Technology is a growth driver for companies both big and small. As small businesses scale, they’ve seen big returns from social media platforms like Facebook. Larger businesses can use customer relationship management tools, product information feeds and supply chain management software to streamline their processes.
Larsen appreciates how Omniture leveraged technology to scale their business. “They designed the business so that it had something not just better, but truly different to offer—and it would allow people to sign up online without his team personally being present. Also, the system would deliver the service to more and more people without needing to hire additional staff at a linear rate.”

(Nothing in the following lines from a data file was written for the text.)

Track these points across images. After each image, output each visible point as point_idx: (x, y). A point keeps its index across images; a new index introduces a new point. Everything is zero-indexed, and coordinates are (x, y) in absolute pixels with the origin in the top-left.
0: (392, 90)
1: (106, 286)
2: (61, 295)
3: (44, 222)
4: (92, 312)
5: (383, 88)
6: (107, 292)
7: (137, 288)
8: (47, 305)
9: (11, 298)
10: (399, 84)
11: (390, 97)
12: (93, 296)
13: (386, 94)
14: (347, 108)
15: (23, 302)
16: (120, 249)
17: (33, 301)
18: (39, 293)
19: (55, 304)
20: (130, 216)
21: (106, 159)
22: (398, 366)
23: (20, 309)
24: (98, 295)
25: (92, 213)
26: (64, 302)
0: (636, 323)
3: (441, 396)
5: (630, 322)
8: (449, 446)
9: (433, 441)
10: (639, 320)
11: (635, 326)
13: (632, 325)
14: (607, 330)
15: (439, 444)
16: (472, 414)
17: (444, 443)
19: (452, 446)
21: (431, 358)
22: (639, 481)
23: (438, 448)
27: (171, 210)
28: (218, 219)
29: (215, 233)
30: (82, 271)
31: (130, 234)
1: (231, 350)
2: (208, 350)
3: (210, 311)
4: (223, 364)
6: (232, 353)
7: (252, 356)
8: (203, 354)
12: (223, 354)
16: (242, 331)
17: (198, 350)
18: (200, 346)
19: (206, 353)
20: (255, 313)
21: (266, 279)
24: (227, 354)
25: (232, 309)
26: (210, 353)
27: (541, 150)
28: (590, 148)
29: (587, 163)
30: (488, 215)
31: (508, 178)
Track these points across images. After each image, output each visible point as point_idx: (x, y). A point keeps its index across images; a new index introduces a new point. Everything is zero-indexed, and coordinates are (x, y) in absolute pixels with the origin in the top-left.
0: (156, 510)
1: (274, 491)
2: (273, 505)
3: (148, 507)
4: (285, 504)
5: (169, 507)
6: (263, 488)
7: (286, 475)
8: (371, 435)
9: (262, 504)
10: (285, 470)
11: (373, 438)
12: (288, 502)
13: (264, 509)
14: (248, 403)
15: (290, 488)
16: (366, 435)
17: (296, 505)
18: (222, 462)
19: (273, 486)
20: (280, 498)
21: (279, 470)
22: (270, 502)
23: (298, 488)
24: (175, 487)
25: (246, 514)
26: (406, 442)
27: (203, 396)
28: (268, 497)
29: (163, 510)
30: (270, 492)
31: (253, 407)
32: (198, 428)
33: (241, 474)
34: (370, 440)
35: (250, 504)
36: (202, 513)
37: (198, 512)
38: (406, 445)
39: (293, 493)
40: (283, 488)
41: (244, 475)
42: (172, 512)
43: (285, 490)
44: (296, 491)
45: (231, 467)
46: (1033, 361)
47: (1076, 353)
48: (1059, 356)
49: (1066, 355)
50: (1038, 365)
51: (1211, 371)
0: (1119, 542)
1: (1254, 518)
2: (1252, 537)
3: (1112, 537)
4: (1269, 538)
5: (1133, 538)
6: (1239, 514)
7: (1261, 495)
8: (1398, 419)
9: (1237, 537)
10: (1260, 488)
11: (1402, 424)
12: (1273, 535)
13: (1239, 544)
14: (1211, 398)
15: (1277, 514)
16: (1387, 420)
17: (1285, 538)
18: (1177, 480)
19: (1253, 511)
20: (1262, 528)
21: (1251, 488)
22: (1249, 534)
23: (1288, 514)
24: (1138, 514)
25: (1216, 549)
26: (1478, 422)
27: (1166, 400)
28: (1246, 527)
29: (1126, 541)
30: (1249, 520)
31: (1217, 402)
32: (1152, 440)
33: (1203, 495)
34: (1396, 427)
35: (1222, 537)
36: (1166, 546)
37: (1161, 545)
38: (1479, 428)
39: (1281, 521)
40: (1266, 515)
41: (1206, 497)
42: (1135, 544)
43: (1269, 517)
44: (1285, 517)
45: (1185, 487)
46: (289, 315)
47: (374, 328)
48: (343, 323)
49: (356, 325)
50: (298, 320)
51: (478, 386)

Omniture was able to grow its revenue so much faster than its expenses, that they eventually sold for $1.8 billion to Adobe in 2009—and it’s partly because they embraced technology to scale their business without subjecting senior management to overworking themselves.
4. Focus On Experience
“No matter what, focus on the experience. Remember that what you offer to the world is an experience. It’s the one thing that can’t be commoditized, whether your company makes a great product or you are serving people,” says Ben Laws, co-founder and CEO of Evexia Wealth, an investment management and wealth coaching company.
People don’t buy Tom’s shoes, shop at Walmart or eat at Chick-Fil-A just because it’s the closest or most convenient thing. They most often do it because of the experience, and one of the biggest challenges of scaling a business is retaining that important experience as it grows.
“Experience is what makes people come back for more,” Laws adds. “Let the right people and solid processes of your company create a consistent customer experience and you’ll already be scaling.”
Think about what sets your business apart. Your customers should have a distinct understanding of what makes you different and unique—that shouldn’t change as you scale.
Scaling a business is a unique challenge, but the right advice can make it easier. Make sure you’re taking advantage of these tips to capitalize on your momentum and ride to a bright future for your company.